To me that says that you always think you are right and maybe need to involve other people in decisions or need to learn to ask for help.

But that's a complete guess.

Checkedstripes Sat 16-Apr-16 10:56:40

Ask for clarification- does she want you to constantly ask for validation with your work? Does that just not boost her ego - sorry, workload?

Obviouspretzel Sat 16-Apr-16 10:57:31

That is the most unhelpful feedback I have ever heard. Why would it be good for anyone to be more insecure? She's worded it terribly.

drivingmisspotty Sat 16-Apr-16 11:00:51

Goodness me the first thing our HR say on management training is that when giving feedback you must be specific. E.g. when you do x procedure the way you did in your old place of work it means I have to pick up y and z. Can I take you through our procedure so you can follow that from now on?

He/she is a bad example of HR! I agree you should go back for clarification. The fact they haven't explained it as above suggests to me it is a personal not a practical thing. A bit threatened or jealous maybe?

FireandBrimstone Sat 16-Apr-16 11:03:28

???? 'be more insecure'? What the hell kind of feedback is that? I have no idea what that would mean.
If that was a formal feedback session I'd think you'd be very entitled to ask for another meeting and ask for clarification. That's not professional feedback and she should explain clearly how that is supposed to translate into how you work.

fascicle Sat 16-Apr-16 11:09:39

Agree with Obvious and driving. What on earth is your boss trying to achieve with such a negative, ambiguous and limited comment? She should be encouraging you and giving you specific and constructive information.

Jmangel Sat 16-Apr-16 11:36:08

She sounds threatened by you and is lashing out - saying you should be insecure is a threat - almost saying, you'd better watch out, your job isn't secure.
Most bizarre feedback - I would ask for a second appraisal with another HR employee also present.

Yeahsure Sat 16-Apr-16 11:42:20

That's a dreadful comment.

Ask, politely, for clarity and for some targets or pointers to work towards.

SilverBirchWithout Sat 16-Apr-16 11:44:56

The use of the word 'insecure' is indeed very odd.

It would clearer if she had said you can sometimes come across as over-confident or you may find it better to sometimes ask other members of the team for advice to help build working relationships.

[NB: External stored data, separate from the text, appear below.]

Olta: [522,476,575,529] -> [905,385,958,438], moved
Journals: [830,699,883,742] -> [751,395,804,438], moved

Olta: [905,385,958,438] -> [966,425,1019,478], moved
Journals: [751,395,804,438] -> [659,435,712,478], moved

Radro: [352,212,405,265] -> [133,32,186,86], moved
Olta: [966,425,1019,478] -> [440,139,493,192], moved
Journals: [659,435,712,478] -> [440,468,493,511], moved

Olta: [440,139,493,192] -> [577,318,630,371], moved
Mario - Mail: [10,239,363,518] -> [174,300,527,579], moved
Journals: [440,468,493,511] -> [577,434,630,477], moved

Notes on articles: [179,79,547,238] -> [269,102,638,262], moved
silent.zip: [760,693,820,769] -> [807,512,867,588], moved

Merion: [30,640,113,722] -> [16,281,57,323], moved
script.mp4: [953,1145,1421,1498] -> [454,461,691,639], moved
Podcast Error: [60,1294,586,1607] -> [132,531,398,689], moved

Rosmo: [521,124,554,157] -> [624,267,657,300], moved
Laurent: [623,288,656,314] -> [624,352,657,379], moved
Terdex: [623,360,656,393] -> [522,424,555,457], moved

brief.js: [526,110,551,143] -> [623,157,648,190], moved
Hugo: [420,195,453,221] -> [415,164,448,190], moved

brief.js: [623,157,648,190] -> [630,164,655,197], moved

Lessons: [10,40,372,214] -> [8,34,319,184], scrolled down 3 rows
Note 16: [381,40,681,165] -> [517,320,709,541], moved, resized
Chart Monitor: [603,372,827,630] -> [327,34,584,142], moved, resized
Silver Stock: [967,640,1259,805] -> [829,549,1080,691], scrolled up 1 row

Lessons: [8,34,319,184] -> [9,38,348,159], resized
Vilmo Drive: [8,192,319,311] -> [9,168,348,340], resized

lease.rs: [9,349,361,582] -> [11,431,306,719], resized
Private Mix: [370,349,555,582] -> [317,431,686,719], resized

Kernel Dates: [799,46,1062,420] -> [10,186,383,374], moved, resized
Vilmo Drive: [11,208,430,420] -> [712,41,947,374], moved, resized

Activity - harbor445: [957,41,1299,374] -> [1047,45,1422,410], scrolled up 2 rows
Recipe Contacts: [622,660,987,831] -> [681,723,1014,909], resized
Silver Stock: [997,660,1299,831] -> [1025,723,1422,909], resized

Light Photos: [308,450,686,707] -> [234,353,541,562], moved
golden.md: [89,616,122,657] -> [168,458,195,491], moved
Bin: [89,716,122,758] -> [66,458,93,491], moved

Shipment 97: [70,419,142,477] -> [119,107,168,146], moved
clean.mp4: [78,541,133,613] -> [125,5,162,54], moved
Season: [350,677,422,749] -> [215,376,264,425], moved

However it is not clear what she means by saying 'insecure'. IMO being insecure would be a negative trait to demonstrate at work. Maybe she's saying that she needs to feel that you are lower in the pecking order than she is and she has the need for her direct reports to behave more diffidently towards her.

How peculiar that someone in HR is so poor at giving constructive or even understandable feedback.

You mention you thought you understood what she meant, what do you think she was getting at?

cleaty Sat 16-Apr-16 11:49:57

I suspect she means over confident. But ask her to clarify.
Your reaction though as to see it as an attack on your character is OTT.